** Exercise instructions **
1) In the Spot Camera reflections text, out of which church is the Olancho Aid group based?
2) Resume the Spot Camera reflections text, picking up right after its last sentence.

** Text section **
SPOT CAMERA REFLECTIONS
How did I get here?
A year after my stint as District Governor, I saw a PowerPoint presentation by a Lion named Claire M. Sullivan.
I knew Claire from the Westport (Mass. 33-S) Lions Club. Her presentation was about a religious (Catholic) based organization in the Central American country of Honduras. This organization is known as Olancho Aid and is based in the city of Juticulpa. Olancho is the Department (State) in Honduras where Juticulpa is situated. Her group is based out of St. John the Baptist church in Westport and travels once a year to Honduras. From there, the group with their nurses travel to outlying villages to provide some medical aid.
It caught my attention that the group also brings and distributes reading glasses and sunglasses. The District eye glass collection and sorting program was fairly new at that time. I asked Claire if there would be room for another person and if I could help with the glasses. We have since brought hundreds of eye glasses from those collected in District 33-S.
Olancho Aid supports a number of religious based English immersion schools from pre-school through university.
The following year while attending the USA/Canada Forum in Tampa, Fla., I was speaking with the owner of a vision testing company named Plus-Optix. I explained to her how I had gone to Honduras that year, about the schools there and how one day I would like to test the students there for vision problems. She asked when I would be going next and offered me the free use of one of their machines. This was like our Spot Camera but didn’t test as extensively as ours as it was of an earlier generation. It was also quite bulky but very usable. I screened over 800 children that year and had about a 10% referral rate. Through moneys donated from the Westport, South Attleboro, and South Attleboro Village Lions Clubs (33-S), many of those students received glasses.

[Saved data entries]

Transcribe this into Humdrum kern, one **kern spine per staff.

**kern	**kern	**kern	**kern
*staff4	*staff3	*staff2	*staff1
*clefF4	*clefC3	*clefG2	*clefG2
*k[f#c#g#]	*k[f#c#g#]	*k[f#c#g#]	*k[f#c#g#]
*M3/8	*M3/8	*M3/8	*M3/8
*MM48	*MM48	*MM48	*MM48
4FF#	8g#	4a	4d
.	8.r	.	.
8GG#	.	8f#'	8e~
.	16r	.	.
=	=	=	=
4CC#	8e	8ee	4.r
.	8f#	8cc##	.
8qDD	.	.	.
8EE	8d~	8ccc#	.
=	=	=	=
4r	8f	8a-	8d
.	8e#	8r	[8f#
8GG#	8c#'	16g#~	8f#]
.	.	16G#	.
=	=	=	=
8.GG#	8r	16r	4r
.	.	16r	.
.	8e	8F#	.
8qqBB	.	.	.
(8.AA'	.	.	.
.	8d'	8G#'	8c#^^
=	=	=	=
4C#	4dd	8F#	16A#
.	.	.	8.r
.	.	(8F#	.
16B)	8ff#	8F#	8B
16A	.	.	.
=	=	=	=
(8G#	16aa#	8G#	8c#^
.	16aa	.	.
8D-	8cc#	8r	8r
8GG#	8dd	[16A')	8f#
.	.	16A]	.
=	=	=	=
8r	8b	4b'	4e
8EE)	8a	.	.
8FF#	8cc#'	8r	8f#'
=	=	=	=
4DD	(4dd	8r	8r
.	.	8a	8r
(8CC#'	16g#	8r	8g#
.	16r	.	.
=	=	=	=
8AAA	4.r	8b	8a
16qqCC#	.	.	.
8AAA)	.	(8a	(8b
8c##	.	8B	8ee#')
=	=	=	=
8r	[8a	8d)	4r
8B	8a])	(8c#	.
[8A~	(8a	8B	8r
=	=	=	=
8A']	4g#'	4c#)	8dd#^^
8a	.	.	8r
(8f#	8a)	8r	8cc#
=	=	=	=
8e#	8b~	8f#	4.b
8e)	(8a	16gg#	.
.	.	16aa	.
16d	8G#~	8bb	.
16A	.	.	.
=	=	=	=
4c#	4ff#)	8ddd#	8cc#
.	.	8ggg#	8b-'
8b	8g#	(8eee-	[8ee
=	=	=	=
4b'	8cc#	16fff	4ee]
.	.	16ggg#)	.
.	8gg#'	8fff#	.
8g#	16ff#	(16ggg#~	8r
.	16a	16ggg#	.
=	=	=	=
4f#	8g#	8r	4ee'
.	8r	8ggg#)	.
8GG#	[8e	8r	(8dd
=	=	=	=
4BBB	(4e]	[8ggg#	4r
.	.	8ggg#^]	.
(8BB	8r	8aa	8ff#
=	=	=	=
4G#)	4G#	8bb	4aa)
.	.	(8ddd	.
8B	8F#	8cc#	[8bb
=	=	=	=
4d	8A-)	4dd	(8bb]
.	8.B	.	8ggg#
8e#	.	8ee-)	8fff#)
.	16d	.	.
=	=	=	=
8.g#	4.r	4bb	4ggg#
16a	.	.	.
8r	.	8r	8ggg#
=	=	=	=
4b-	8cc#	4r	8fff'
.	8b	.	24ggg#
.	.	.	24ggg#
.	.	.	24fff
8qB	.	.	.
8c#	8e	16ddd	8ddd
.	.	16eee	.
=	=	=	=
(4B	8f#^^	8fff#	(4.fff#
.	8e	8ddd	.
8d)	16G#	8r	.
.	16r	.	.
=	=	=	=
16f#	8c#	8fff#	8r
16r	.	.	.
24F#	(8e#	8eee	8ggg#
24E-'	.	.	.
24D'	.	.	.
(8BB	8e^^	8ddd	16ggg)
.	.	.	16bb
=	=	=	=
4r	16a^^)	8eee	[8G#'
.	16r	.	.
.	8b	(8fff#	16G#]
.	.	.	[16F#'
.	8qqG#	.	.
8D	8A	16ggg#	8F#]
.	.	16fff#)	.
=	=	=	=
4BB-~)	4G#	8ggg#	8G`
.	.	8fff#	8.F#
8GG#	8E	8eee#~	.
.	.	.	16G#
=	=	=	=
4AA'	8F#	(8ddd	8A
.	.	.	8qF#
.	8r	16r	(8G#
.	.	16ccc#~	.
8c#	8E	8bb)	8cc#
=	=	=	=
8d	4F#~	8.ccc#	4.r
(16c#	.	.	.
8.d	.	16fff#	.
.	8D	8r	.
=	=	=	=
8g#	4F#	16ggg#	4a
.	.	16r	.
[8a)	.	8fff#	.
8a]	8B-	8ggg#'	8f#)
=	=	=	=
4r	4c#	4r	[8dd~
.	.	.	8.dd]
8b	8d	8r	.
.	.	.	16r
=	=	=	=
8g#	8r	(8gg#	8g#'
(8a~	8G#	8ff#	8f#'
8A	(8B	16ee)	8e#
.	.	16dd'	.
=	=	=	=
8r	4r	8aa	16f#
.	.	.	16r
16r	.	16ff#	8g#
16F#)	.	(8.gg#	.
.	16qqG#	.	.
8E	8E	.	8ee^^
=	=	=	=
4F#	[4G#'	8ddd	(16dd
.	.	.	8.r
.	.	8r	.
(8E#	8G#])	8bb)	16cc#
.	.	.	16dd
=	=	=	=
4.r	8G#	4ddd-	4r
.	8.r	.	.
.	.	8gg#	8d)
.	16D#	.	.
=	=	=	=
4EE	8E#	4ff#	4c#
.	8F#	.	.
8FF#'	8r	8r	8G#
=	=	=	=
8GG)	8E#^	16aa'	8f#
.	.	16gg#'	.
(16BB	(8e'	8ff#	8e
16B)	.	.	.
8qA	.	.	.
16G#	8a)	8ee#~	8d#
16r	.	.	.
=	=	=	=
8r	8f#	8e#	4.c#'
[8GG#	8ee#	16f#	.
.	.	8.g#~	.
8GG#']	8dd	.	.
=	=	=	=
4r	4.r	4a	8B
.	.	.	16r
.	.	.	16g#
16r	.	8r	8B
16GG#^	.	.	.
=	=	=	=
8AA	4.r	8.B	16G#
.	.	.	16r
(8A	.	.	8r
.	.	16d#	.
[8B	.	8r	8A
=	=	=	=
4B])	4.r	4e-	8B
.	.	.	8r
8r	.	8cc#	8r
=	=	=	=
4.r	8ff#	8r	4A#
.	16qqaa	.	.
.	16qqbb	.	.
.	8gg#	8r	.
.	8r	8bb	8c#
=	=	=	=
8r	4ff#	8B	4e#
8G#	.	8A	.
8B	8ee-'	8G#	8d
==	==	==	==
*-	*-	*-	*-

** Per-task outputs **
1) St. John the Baptist church in Westport.

2)
Today, some five years later, I and my colleague Lion Jesse Armell also from South Attleboro Lions Club, have screened another 500 students in the mission schools using the Spot Camera. In addition, this year we also tested all the students in the special needs school. We saw quite a few students in fifth and sixth grades who already had glasses. I had to wonder if they first got them because of that initial screening five years ago.
Because our Welsh Allyn Spot Camera is battery powered and rechargeable, I have been able to go out to some of the outlying villages with the rest of the team when not at the mission schools. I was able to screen an additional 300 people there. Surprisingly, the eye health in those villages seems better than in the city with few children testing poorly. Simpler diet perhaps.
Life here is simple. The people are very poor but happy nonetheless. They are always very warm and welcoming to us.
We also found the local Lions Club to be active in the community supplying local school children with school uniforms and back packs. Children are not allowed to attend school without these items. Below is a photo of the mural that was painted on the wall of the orphanage in town.
Thank you to the Eye Mobile Committee for allowing me to take the spot camera this year and giving me the opportunity to serve.
PDG Ray Hebert.PS When Lion Jesse was not testing eyes, he was teaching kids how to brush their teeth.